勿論、接点もなく、高校3年間同じクラスだと言うのに話し始めたのはつい最近の事だ。
1年生の頃の神楽は七瀬の事を「出来れば関わり合いたくないタイプの人」だと思っていた。七瀬の体格が他の男子と比べて良い事と、コミュニケーション能力が高いと言う事は、小柄で人と話すのが得意でない神楽にとって近付きたくない要素でしか無かった。だが、隣の席になってしまった事で「隣の席の人との話し合い」と言う避けたくても避けられないイベントが生まれてしまった。「腹を括るしかない」、そう思って話し合いを始めたが想像以上にさくさくと話は進んでいった。殆ど七瀬が話しているようにも見えるが、神楽の意見もしっかり聞いていた。話し合いを終えた神楽は「意外と苦手なタイプでは無いのかもしれない」と考えを改めていた。

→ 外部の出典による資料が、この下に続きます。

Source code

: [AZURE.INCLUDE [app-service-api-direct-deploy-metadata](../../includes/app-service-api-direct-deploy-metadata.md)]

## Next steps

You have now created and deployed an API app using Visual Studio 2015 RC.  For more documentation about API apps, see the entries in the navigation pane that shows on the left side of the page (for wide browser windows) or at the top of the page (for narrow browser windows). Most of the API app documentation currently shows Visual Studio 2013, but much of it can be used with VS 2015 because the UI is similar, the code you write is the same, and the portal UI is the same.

接点らしい接点を持ったのは2年の頃からだった。希望制の課外活動への参加を2人とも希望していたのだ。3年生の先輩もいるとは言っても分かれて活動することの方が多く、必然的に神楽と七瀬が顔を合わせる機会も増えていた。最初こそは背が高く体格の良い七瀬に対して僅かな恐怖心があった神楽だったが、笑いのツボが浅く、しょっちゅう笑い転げている七瀬を見ているうちに恐怖心など微塵も無くなっていった。七瀬も真面目であるが故に冗談が通じなさそうだと思っていた神楽が意外とノリが良いと分かったからか話しかける事が多くなり、「千彰さん」と呼んでいたのがいつの間にか「千彰」と呼び捨てにする様になっていた。

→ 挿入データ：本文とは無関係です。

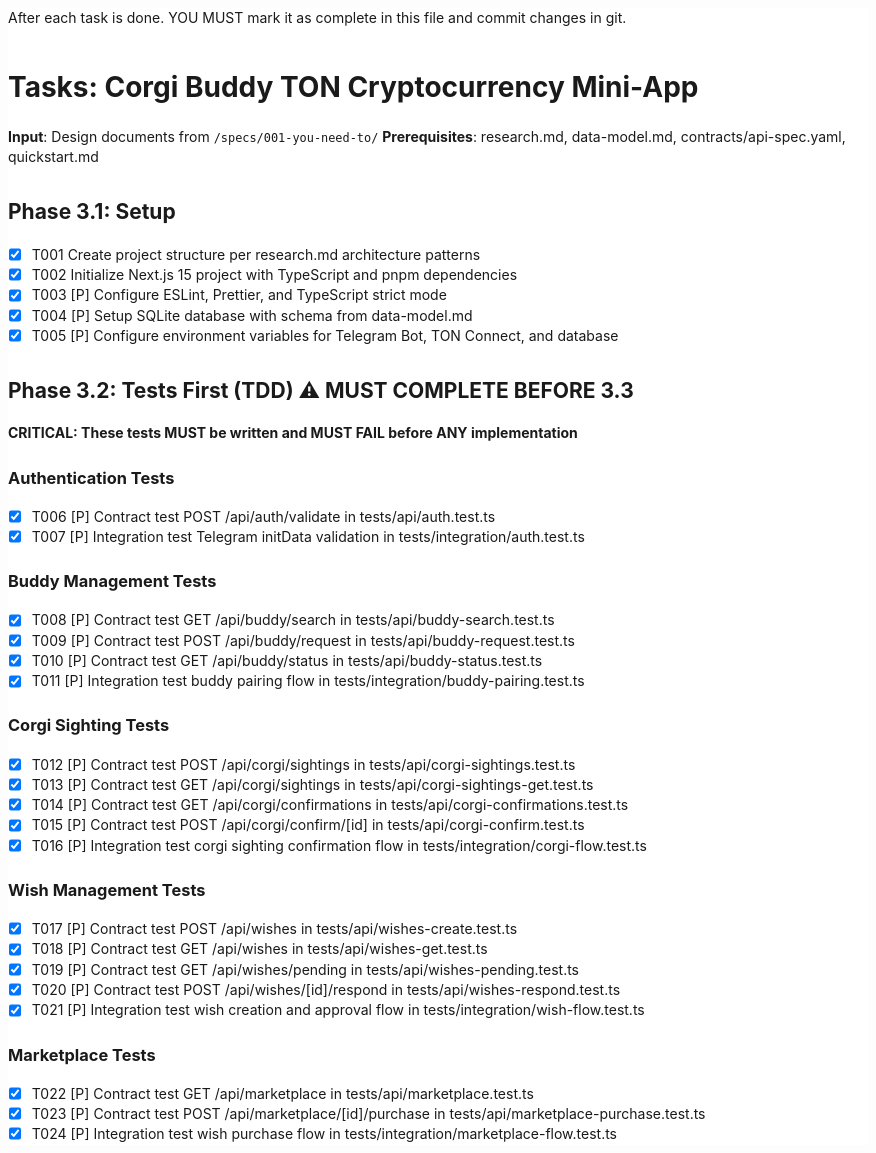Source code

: After each task is done. YOU MUST mark it as complete in this file and commit changes in git.

# Tasks: Corgi Buddy TON Cryptocurrency Mini-App

**Input**: Design documents from `/specs/001-you-need-to/`
**Prerequisites**: research.md, data-model.md, contracts/api-spec.yaml, quickstart.md

## Phase 3.1: Setup
- [x] T001 Create project structure per research.md architecture patterns
- [x] T002 Initialize Next.js 15 project with TypeScript and pnpm dependencies
- [x] T003 [P] Configure ESLint, Prettier, and TypeScript strict mode
- [x] T004 [P] Setup SQLite database with schema from data-model.md
- [x] T005 [P] Configure environment variables for Telegram Bot, TON Connect, and database

## Phase 3.2: Tests First (TDD) ⚠️ MUST COMPLETE BEFORE 3.3
**CRITICAL: These tests MUST be written and MUST FAIL before ANY implementation**

### Authentication Tests
- [x] T006 [P] Contract test POST /api/auth/validate in tests/api/auth.test.ts
- [x] T007 [P] Integration test Telegram initData validation in tests/integration/auth.test.ts

### Buddy Management Tests
- [x] T008 [P] Contract test GET /api/buddy/search in tests/api/buddy-search.test.ts
- [x] T009 [P] Contract test POST /api/buddy/request in tests/api/buddy-request.test.ts
- [x] T010 [P] Contract test GET /api/buddy/status in tests/api/buddy-status.test.ts
- [x] T011 [P] Integration test buddy pairing flow in tests/integration/buddy-pairing.test.ts

### Corgi Sighting Tests
- [x] T012 [P] Contract test POST /api/corgi/sightings in tests/api/corgi-sightings.test.ts
- [x] T013 [P] Contract test GET /api/corgi/sightings in tests/api/corgi-sightings-get.test.ts
- [x] T014 [P] Contract test GET /api/corgi/confirmations in tests/api/corgi-confirmations.test.ts
- [x] T015 [P] Contract test POST /api/corgi/confirm/[id] in tests/api/corgi-confirm.test.ts
- [x] T016 [P] Integration test corgi sighting confirmation flow in tests/integration/corgi-flow.test.ts

### Wish Management Tests
- [x] T017 [P] Contract test POST /api/wishes in tests/api/wishes-create.test.ts
- [x] T018 [P] Contract test GET /api/wishes in tests/api/wishes-get.test.ts
- [x] T019 [P] Contract test GET /api/wishes/pending in tests/api/wishes-pending.test.ts
- [x] T020 [P] Contract test POST /api/wishes/[id]/respond in tests/api/wishes-respond.test.ts
- [x] T021 [P] Integration test wish creation and approval flow in tests/integration/wish-flow.test.ts

### Marketplace Tests
- [x] T022 [P] Contract test GET /api/marketplace in tests/api/marketplace.test.ts
- [x] T023 [P] Contract test POST /api/marketplace/[id]/purchase in tests/api/marketplace-purchase.test.ts
- [x] T024 [P] Integration test wish purchase flow in tests/integration/marketplace-flow.test.ts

そして3年生。神楽と七瀬は話している事が多くなった。大体話始めるのは七瀬で、1度話始めるとマシンガントークが止まらなくなっていたが、神楽はその勢いの隙を狙って相槌を打ったりツッコミを入れたりしていた。進路の事や課外活動の事といった事からその他の他愛もない話まで、様々な話をしているうちに2人はお互い気の置けない関係になっていた。